● Problem to work on
In your copy, leave out the pictures and repeat the entries below exactly.

Page-level text extractions
_ _ _ _ _ _ _

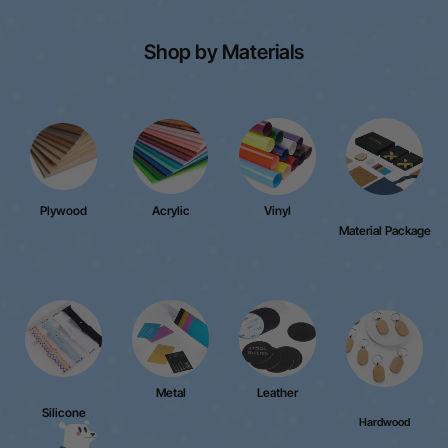
Shop by Materials
Plywood
Acrylic
Vinyl
Material Package
Metal
Leather
Silicone
Hardwood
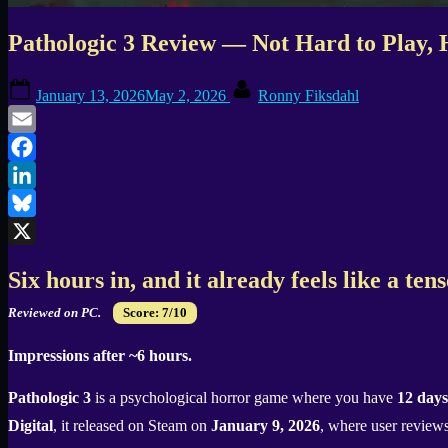
Pathologic 3 Review — Not Hard to Play, 
Posted
By
January 13, 2026
May 2, 2026
Ronny Fiksdahl
on
Email
Facebook
LinkedIn
Bluesky
X
Six hours in, and it already feels like a te
Reviewed on PC.
Score: 7/10
Impressions after ~6 hours.
Pathologic 3
is a psychological horror game where you have
12 days
Digital
, it released on Steam on
January 9, 2026
, where user reviews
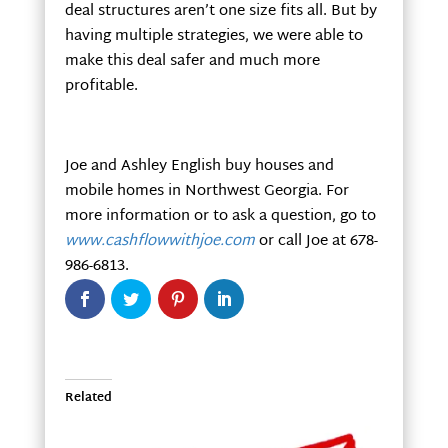
deal structures aren’t one size fits all. But by
having multiple strategies, we were able to
make this deal safer and much more
profitable.
Joe and Ashley English buy houses and
mobile homes in Northwest Georgia. For
more information or to ask a question, go to
www.cashflowwithjoe.com
or call Joe at 678-
986-6813.
Related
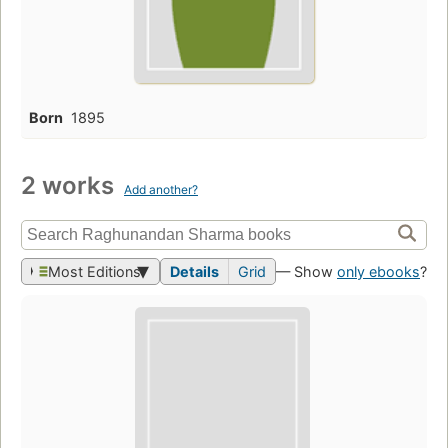
Born
1895
2 works
Add another?
Most Editions
Details
Grid
— Show
only ebooks
?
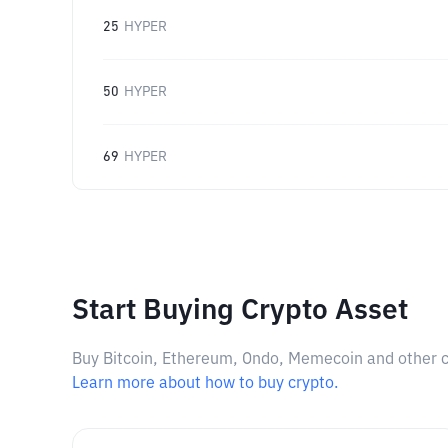
25
HYPER
50
HYPER
69
HYPER
Start Buying Crypto Asset
Buy Bitcoin, Ethereum, Ondo, Memecoin and other cry
Learn more about how to buy crypto.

_ _ _ _ _ _ _

● Output
Shop by Materials
Plywood
Acrylic
Vinyl
Material Package
Metal
Leather
Silicone
Hardwood
Pathologic 3 Review — Not Hard to Play, 
Posted
By
January 13, 2026
May 2, 2026
Ronny Fiksdahl
on
Email
Facebook
LinkedIn
Bluesky
X
Six hours in, and it already feels like a te
Reviewed on PC.
Score: 7/10
Impressions after ~6 hours.
Pathologic 3
is a psychological horror game where you have
12 days
Digital
, it released on Steam on
January 9, 2026
, where user reviews
deal structures aren’t one size fits all. But by
having multiple strategies, we were able to
make this deal safer and much more
profitable.
Joe and Ashley English buy houses and
mobile homes in Northwest Georgia. For
more information or to ask a question, go to
www.cashflowwithjoe.com
or call Joe at 678-
986-6813.
Related
Born
1895
2 works
Add another?
Most Editions
Details
Grid
— Show
only ebooks
?
25
HYPER
50
HYPER
69
HYPER
Start Buying Crypto Asset
Buy Bitcoin, Ethereum, Ondo, Memecoin and other cry
Learn more about how to buy crypto.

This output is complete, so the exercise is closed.